WordStar is at least adequate, and mostly superb, in all but the last of these areas:
1. Absence of bugs. The software maker should have gotten all the bugs out so that the program will run reliably on your computer. You can’t write a complex program that will be absolutely bug-free. But you can make it bug-free 99 percent of the time.
2. General ease of use. A program should be easy enough to learn and use. Being logical helps; ideally, you can use combinations of familiar commands to coax the program into doing many things that you haven’t done before.

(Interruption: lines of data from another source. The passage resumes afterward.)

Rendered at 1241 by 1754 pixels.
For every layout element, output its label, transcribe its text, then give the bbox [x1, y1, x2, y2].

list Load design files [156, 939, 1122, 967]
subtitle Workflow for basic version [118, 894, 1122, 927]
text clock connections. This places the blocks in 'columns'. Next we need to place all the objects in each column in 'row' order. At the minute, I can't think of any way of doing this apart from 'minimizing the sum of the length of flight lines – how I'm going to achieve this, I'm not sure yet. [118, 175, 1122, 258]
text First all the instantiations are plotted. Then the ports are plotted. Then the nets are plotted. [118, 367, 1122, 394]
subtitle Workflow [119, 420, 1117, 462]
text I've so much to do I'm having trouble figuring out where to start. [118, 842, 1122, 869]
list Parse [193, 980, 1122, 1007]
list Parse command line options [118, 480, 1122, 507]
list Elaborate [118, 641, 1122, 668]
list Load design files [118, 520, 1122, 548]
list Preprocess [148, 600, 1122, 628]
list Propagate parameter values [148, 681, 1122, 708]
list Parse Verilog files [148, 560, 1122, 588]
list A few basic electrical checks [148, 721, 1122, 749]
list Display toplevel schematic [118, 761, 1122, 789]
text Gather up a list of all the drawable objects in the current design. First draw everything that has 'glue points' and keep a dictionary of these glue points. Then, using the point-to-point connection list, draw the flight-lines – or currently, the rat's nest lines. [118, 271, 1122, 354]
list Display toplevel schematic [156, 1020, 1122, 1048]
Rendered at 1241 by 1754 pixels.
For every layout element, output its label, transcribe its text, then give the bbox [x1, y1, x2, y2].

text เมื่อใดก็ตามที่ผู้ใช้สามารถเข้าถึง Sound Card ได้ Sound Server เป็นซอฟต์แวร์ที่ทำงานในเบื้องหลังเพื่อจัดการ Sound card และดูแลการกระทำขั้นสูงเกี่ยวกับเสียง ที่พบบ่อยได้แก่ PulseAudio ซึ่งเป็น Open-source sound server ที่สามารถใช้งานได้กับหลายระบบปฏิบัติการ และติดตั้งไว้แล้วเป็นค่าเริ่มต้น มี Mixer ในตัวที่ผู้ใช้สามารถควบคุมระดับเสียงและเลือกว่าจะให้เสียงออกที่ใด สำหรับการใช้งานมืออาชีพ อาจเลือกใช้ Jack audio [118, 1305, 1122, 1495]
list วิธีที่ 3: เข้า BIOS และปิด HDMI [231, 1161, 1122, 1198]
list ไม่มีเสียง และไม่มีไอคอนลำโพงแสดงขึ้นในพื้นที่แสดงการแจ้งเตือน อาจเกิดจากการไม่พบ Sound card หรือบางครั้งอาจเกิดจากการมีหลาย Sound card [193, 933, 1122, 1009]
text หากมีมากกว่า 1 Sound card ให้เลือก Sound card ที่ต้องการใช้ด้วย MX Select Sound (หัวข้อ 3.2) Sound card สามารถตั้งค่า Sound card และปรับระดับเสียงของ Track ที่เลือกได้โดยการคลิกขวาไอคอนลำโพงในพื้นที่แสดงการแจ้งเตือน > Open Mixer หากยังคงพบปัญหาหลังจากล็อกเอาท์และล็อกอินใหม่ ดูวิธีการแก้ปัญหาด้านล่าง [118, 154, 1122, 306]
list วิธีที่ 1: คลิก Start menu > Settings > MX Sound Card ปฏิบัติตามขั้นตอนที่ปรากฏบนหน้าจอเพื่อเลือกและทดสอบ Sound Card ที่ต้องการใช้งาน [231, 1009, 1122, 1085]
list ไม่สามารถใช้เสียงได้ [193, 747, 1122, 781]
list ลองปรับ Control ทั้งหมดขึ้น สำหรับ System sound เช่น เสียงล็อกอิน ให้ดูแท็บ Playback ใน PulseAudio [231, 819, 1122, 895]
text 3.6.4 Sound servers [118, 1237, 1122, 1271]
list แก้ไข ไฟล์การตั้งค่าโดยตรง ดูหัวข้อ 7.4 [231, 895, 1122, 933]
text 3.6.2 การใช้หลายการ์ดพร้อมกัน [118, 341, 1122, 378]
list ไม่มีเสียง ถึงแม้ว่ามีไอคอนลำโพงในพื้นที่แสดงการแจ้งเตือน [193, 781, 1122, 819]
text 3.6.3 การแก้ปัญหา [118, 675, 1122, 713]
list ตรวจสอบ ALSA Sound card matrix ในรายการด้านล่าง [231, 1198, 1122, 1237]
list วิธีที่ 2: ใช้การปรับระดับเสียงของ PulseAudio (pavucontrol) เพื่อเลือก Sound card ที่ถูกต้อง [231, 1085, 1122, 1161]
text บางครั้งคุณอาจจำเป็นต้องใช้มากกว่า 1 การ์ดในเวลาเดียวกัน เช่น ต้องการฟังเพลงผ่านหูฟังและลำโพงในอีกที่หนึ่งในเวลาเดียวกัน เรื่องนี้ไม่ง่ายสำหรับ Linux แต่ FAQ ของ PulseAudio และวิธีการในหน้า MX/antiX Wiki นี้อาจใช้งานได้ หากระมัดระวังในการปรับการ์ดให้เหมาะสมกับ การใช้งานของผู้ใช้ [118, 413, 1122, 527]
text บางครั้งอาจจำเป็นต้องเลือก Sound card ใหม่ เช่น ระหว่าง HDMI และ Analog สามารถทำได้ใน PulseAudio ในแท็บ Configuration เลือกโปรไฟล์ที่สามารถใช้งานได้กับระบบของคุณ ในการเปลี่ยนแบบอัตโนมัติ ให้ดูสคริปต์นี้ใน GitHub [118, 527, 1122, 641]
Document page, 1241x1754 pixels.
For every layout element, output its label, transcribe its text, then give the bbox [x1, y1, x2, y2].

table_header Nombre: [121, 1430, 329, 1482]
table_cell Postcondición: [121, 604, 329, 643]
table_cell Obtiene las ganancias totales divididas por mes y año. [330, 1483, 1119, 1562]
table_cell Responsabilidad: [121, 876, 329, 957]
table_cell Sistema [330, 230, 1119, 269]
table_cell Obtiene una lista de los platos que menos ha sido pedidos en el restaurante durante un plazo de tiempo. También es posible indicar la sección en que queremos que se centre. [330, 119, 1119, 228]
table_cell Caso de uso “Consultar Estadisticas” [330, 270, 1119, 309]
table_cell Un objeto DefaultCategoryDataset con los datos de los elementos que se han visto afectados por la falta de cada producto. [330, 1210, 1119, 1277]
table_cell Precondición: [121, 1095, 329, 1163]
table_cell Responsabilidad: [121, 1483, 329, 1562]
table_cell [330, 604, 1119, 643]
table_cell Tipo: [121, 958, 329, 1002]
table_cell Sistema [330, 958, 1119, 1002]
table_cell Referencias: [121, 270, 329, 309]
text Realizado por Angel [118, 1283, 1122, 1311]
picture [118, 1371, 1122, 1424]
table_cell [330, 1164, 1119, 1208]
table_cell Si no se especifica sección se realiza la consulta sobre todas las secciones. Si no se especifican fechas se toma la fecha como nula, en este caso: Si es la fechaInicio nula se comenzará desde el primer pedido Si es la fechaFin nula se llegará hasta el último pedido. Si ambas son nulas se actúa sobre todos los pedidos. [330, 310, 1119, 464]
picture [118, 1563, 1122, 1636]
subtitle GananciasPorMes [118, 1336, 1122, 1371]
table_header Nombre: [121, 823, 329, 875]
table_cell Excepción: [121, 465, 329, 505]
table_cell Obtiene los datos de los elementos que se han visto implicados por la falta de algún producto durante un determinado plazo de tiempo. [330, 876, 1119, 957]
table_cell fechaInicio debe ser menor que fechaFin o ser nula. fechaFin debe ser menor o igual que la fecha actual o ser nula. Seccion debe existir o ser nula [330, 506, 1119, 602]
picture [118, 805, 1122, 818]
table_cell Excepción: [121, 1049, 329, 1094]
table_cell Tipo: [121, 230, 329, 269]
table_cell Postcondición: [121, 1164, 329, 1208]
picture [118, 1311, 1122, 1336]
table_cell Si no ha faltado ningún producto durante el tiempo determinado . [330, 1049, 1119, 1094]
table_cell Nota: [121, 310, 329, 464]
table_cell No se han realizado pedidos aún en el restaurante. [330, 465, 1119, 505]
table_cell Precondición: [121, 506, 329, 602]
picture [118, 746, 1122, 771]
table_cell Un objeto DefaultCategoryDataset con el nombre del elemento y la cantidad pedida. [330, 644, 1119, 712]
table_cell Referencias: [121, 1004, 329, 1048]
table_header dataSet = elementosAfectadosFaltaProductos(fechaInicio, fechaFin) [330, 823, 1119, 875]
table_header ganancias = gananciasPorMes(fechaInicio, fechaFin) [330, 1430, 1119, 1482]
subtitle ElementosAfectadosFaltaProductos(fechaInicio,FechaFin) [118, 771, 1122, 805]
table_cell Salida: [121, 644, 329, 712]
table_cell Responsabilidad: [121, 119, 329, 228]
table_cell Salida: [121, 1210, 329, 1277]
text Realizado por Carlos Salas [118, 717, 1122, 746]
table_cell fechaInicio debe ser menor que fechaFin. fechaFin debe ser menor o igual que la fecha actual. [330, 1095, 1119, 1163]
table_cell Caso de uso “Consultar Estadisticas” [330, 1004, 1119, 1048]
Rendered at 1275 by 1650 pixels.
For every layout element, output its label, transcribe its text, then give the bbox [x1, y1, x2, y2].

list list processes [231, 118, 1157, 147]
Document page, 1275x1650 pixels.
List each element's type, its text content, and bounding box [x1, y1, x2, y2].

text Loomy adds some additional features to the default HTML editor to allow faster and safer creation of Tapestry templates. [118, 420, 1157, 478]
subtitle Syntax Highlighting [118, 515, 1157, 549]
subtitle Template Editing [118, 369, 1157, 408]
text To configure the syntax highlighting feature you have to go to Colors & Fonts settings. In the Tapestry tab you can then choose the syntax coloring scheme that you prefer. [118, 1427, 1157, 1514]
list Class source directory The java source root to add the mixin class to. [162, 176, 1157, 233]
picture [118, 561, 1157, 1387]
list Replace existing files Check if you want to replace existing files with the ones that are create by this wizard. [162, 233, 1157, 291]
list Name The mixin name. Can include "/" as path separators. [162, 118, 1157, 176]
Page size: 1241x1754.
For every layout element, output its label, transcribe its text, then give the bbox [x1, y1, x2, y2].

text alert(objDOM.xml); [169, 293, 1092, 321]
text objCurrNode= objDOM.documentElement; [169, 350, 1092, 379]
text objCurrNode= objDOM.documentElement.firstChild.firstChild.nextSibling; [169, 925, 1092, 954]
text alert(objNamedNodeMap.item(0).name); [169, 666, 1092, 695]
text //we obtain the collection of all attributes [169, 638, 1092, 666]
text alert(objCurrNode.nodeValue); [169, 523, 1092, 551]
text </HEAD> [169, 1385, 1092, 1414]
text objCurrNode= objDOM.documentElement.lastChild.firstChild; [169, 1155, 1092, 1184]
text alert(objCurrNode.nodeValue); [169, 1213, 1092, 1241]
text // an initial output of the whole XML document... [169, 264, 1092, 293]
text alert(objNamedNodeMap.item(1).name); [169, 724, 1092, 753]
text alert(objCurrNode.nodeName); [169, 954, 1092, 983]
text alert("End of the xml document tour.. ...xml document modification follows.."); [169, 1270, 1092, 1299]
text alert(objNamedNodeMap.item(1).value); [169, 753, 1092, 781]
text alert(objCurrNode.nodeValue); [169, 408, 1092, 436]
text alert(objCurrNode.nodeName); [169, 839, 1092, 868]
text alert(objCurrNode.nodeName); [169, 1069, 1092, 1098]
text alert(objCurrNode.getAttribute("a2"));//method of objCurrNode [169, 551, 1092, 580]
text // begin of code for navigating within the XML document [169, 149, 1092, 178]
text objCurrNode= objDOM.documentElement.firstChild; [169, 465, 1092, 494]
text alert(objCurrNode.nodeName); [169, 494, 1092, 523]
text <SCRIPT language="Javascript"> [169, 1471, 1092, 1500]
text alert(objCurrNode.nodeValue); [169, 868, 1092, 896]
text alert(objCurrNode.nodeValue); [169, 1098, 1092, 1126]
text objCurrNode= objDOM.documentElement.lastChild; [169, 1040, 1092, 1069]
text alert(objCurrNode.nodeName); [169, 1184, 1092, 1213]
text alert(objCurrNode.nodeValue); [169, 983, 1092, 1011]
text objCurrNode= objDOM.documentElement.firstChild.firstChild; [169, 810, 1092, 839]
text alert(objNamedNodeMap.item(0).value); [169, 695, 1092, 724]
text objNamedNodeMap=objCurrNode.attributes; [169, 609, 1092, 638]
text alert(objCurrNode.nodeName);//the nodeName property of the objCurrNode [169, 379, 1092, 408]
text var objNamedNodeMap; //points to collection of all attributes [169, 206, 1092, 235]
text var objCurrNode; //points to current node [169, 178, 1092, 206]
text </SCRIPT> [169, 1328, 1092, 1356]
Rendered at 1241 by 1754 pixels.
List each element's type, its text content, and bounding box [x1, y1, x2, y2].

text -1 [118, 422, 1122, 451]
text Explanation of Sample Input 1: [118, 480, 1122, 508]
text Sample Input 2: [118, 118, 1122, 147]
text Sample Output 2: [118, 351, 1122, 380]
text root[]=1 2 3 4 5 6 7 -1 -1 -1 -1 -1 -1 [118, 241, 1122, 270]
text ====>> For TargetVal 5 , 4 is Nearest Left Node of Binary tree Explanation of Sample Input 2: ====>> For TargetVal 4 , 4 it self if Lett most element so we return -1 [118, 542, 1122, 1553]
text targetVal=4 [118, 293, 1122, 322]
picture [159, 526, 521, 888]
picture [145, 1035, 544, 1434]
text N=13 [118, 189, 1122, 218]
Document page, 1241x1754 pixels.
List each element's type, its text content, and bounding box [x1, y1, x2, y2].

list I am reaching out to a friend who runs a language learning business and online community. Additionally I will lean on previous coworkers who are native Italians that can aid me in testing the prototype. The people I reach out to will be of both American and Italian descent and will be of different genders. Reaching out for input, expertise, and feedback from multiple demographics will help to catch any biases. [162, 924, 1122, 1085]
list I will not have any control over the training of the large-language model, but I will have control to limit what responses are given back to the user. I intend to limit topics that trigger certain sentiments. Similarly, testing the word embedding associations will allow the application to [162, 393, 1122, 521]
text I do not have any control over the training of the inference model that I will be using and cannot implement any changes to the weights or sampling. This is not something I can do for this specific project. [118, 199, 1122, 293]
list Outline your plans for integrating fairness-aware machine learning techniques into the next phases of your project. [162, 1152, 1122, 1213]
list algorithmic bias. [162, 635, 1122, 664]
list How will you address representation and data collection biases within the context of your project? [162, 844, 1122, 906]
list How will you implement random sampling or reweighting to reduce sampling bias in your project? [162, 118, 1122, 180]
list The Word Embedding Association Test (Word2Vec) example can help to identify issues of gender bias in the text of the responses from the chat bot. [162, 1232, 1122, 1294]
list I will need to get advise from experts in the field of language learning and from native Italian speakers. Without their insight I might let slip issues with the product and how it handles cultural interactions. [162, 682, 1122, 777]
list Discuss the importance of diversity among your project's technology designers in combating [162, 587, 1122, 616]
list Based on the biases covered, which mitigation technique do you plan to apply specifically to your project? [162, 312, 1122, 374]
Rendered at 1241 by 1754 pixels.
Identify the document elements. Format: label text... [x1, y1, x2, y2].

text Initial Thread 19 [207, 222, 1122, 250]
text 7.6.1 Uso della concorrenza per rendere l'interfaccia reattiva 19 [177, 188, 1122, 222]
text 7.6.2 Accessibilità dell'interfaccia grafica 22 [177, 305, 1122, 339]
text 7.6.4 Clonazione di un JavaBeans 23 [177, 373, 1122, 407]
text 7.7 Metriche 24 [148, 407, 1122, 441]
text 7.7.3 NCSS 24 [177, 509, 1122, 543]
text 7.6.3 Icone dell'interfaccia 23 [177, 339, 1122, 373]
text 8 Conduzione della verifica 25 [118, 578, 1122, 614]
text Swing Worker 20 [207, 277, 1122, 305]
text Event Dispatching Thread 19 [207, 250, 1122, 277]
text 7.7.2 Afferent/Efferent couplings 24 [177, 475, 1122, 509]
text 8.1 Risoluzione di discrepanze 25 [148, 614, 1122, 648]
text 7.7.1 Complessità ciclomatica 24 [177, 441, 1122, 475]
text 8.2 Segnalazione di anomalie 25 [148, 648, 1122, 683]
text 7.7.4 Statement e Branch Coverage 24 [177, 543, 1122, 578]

3. Good documentation. The manual should be clear and logically organized. Either the simplest material should come earliest, or else there should be a beginner’s version; also, the manual should boast a good, comprehensive index.
4. Usefulness to beginners and old pros alike. You can adjust the best programs to suit your own level of skill with them.
5. Speed. It lets you do your job fast, especially when you use it with a hard disk.
6. Power. Related to speed. The program can quickly accomplish complicated tasks like substituting one word for another in a contract thousands of words long. Imagine the boon to lawyers plugging new names into standard boilerplate.
7. Fewer chances for botch-ups. Good programs limit the chances for careless errors in the first place.
8. The Jewish-uncle effect. Ideally, your software will slow you down or flash a warning when you’re about to ruin your work with a few taps on the wrong keys.
9. Damage limitations (if you do goof).